Blog

Tourismus als Armutsfaktor

Drei Fragen an Caesar D'Mello, Direktor der Ecumenical Coalition on Tourism (ECOT), Thailand


Die Ecumenical Coalition on Tourism (ECOT), eine der wichtigsten Partnerorganisationen von EED Tourism Watch, besteht nun seit mehr als 25 Jahren. Im Rahmen von Veranstaltungen und Publikationen nutzt ECOT den Anlass für einen Blick in die Vergangenheit, Gegenwart und Zukunft. Wir befragten den derzeitigen Direktor Caesar D'Mello nach den aktuellen Aufgaben und größten Herausforderungen.

TW: Welche sind die größten Herausforderungen, vor denen vom Tourismus betroffene Gemeinschaften im “globalen Süden” heute stehen?

Caesar D'Mello: So überraschend es klingen mag, der Tourismus ist für Gemeinschaften im “Süden” genauso ein Armutsfaktor wie Krieg, Korruption, die Ungleichverteilung von Vermögen, der ungerechte Handel, fehlende Infrastruktur, etc. Der Tourismus bringt für Entwicklungsländer nachweislich hohe soziale Kosten mit sich. Der Tourismus wird überbewertet und ignoriert die Bedürfnisse und den Schutz der gastgebenden Bevölkerung. Er verletzt ihre Würde und ihre Rechte. Er schätzt ihre Kultur gering und macht daraus eine Ware. Er missbraucht ihre Frauen und Kinder und bringt ihre natürliche Umwelt aus dem Gleichgewicht. Er basiert auf ungleichen und ungerechten Mustern globaler Beziehungen und Transaktionen. So lange Entscheidungsprozesse in den Händen einiger weniger liegen, die kommerzielle Interessen vertreten, wird der Tourismus eine dunkle Seite haben.

TW: Wie kann und sollte ECOT auf diese Herausforderungen reagieren? Wie kann der von Peter Holden genannte “Zorn” (s. Beitrag S. 4) aufrechterhalten werden?

Caesar D'Mello: Trotz der Dimensionen der Tourismuswirtschaft ist Lobbyarbeit mit Hilfe von Netzwerken der richtige Weg, um den “Zorn“ aufrechtzuerhalten. Angesichts ihrer ökumenischen, kirchlichen und darüber hinausgehenden Verbindungen ist ECOT gut aufgestellt, um Bewusstseinsbildung zu fördern, die negativen Seiten des Tourismus aufzuzeigen und sich für einen gerechteren und menschlicheren Tourismus einzusetzen. ECOT muss jedoch mit anderen Netzwerken zusammenarbeiten. Gruppen wie das Third World Tourism European Ecumenical Net (TEN) mit seiner Basis im Norden sind wichtige Partner für ECOT bei der gemeinsamen Aufgabe im Dienste gemeinsamer Menschlichkeit.

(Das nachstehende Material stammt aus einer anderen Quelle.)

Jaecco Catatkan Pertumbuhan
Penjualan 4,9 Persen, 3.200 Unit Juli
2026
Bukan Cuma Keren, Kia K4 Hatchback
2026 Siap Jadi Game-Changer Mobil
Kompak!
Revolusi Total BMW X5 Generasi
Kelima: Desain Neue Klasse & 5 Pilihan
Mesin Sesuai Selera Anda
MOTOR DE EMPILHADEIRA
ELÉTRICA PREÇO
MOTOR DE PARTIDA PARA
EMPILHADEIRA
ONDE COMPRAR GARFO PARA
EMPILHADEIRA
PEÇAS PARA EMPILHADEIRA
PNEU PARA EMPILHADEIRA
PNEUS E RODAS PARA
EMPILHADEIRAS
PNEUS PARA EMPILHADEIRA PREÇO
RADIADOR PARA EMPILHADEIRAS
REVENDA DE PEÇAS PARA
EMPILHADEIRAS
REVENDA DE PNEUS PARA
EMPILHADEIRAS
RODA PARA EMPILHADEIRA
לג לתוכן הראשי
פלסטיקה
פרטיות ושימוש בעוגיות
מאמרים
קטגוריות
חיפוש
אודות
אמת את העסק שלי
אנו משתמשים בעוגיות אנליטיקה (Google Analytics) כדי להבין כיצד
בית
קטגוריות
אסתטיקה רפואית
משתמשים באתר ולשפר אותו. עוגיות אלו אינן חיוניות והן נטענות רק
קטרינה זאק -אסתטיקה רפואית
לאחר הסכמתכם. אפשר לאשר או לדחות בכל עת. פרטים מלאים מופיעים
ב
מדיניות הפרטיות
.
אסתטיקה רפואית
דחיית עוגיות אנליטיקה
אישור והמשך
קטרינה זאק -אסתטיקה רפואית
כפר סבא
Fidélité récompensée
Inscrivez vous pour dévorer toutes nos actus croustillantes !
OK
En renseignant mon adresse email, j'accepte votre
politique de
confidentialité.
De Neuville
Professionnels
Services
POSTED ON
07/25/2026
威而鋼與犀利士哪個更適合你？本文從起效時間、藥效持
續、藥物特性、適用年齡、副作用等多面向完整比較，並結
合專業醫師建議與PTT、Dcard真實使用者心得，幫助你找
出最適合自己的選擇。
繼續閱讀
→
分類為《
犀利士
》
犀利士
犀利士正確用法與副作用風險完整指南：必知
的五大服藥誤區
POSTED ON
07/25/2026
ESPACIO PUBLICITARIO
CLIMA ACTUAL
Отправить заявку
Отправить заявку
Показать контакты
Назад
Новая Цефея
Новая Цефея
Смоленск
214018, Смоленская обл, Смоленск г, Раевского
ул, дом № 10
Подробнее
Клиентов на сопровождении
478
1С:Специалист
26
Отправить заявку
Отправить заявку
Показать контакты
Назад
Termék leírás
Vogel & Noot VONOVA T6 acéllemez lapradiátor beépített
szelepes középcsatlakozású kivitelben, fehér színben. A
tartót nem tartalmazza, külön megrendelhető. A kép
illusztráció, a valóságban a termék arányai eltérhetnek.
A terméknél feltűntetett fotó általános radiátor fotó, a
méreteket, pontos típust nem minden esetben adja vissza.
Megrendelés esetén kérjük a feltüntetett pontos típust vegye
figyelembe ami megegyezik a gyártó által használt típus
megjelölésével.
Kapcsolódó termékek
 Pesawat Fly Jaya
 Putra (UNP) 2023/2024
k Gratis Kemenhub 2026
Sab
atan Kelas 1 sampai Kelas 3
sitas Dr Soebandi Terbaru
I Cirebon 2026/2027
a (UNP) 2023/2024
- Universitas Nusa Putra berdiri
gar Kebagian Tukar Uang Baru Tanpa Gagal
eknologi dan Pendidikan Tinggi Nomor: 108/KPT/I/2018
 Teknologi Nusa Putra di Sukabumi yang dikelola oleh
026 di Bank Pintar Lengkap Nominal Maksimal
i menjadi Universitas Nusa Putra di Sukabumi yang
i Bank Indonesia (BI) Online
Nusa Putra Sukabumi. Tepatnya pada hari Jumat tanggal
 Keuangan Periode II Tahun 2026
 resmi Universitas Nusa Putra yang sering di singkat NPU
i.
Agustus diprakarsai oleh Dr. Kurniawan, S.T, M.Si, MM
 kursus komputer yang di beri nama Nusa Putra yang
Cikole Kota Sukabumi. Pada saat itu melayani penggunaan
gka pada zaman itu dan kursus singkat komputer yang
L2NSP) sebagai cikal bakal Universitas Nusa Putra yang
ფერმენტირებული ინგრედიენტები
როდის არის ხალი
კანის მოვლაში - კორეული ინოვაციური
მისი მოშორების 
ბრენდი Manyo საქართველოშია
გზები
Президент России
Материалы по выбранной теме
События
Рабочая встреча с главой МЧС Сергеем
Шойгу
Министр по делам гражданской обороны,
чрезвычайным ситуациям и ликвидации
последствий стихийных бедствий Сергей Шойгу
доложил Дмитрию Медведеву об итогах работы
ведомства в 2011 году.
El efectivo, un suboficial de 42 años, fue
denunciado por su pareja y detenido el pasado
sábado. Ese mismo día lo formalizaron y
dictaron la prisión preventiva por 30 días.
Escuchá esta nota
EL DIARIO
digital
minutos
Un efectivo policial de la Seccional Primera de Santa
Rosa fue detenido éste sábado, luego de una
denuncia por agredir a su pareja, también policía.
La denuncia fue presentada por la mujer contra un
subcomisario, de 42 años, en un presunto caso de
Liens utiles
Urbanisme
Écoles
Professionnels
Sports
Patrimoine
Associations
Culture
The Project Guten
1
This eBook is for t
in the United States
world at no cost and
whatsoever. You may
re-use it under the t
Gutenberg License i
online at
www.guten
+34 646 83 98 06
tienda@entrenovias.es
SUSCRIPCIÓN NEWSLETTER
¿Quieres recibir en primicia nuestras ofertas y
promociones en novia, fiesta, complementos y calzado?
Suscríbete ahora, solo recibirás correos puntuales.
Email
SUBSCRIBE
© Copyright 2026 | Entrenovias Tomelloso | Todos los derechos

Die Stoßrichtung der Arbeit von ECOT ist klar. Wie es Ron O'Grady in unserer demnächst erscheinenden Publikation “Transforming Tourism/Re-forming Tourism“ ausdrückt: “Wir brauchen eine Kampagnenorganisation wie ECOT, die uns die Richtung weist. Die Tourismuswirtschaft braucht eine Moskito-Organisation wie ECOT, die dafür sorgt, dass sie ehrlich bleibt.“ (s. Beitrag Seite 9-10)

TW: Was sind derzeit die Arbeitsschwerpunkte von ECOT?

Caesar D'Mello: Die Fülle an Aufgaben von ECOT lassen sich in einer so kurzen Antwort nicht erschöpfend darstellen. Doch dazu gehört zum Beispiel unser laufendes “Disaster Preparedness and Programme Management”-Projekt, das darauf abzielt, in Sri Lanka, Indonesien und Thailand aus touristischer Perspektive die Vorsorge und Entwicklung angepasster politischer Handlungskonzepte für katastrophenanfällige Regionen zu fördern. Außerdem gilt es zu untersuchen, in welchem Umfang der Süden eine Tourismuswirtschaft subventioniert, die in erster Linie durch den Norden angetrieben wird. Zudem macht ECOT sich Sorgen über die Verbreitung von HIV/Aids durch den Tourismus, insbesondere in den so genannten “beliebten Tourismusdestinationen“. In Zusammenarbeit mit Gruppen vor Ort organisiert ECOT öffentliche Anhörungen in verschiedenen Ländern, um ein Forum für Gemeinschaften zu schaffen, in dem sie ihre Erfahrungen mit dem Tourismus zur Sprache bringen können.